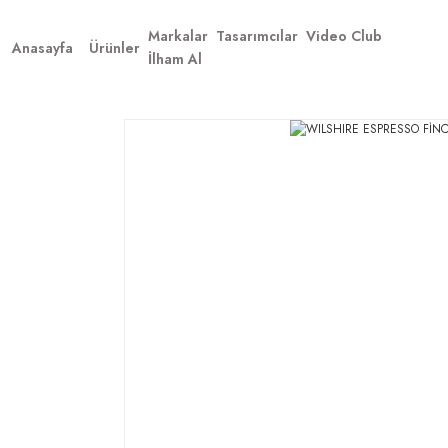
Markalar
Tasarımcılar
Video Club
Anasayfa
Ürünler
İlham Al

━━━

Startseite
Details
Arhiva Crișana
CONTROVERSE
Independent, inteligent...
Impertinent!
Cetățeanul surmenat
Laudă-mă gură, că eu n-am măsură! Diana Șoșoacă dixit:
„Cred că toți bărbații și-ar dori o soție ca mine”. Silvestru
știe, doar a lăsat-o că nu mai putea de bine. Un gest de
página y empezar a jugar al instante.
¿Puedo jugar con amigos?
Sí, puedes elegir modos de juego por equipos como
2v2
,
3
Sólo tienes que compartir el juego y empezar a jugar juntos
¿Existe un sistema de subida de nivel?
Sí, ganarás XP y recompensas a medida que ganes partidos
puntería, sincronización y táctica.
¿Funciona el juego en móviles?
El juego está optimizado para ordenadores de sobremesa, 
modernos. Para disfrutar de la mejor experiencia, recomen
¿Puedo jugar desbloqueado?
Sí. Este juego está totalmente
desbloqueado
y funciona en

━━━

◆ INSTRUCTIONS FOR THE TASK: Pick out every row above that contains the word "jugar" and copy each one in full.

◆ OUTPUT OF THE EXERCISE:
página y empezar a jugar al instante.
¿Puedo jugar con amigos?
Sólo tienes que compartir el juego y empezar a jugar juntos
¿Puedo jugar desbloqueado?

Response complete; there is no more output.